Desde ese día, todos los recreos él llegaba a leer.
Así, había captado también el perfume de la bibliotecaria. Ese perfume no era el de las hojas viejas de los libros ni el de las maderas de las estanterías ni del polvillo que desprendía la desgastada pinotea de los pisos. Era un perfume extraño, intacto, que se movía junto con la señora de Láinez por donde ella caminara.
Cuando la señorita Norma pidió a sus alumnos, en la hora de Castellano, que escribieran una redacción sobre su lugar preferido de la escuela, Samuel escribió sobre la biblioteca y sobre la bibliotecaria. Contó su historia del pájaro triste al que nadie escucha planeando sobre las pampas planetarias de Neruda pero hechas con hojas de libros y dijo también que ese pájaro hacía su nido solitario en un árbol que no tenía hojas de árbol sino hojas de libros y que un día había encontrado a un pajarito golpeado, embarrado y con las alas a las que otros pájaros más fuertes le habían arrancado las plumas, y el pájaro solo, que vivía en un árbol con libros y volaba sobre las pampas de Neruda, se lo había llevado a vivir con él y que ahora eran dos pájaros que volaban juntos y que se alimentaban de palabras. Y que al pájaro chiquito y desplumado le gustaba el olor del pájaro que tenía el nido en el árbol con hojas de páginas de libro, porque le parecía que tenía olor a iglesia y en la iglesia, según decía su abuela, vivía Dios. 

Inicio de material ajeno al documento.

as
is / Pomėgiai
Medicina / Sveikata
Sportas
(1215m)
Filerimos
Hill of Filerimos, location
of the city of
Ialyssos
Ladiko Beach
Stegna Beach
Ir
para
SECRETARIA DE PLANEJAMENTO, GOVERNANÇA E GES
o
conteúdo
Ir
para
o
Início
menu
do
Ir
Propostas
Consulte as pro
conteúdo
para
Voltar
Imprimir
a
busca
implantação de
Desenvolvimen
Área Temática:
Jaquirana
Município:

La señora de Láinez lloró un rato muy largo cuando la señorita Norma le enseñó aquella redacción y cuando Samuel llegó en el recreo a leer, ella le dijo que el olor del pájaro que volaba sobre las pampas de Neruda era el olor del incienso.
Samuel le cambió el título a su redacción de quinto grado y la tituló: La señorita Incienso.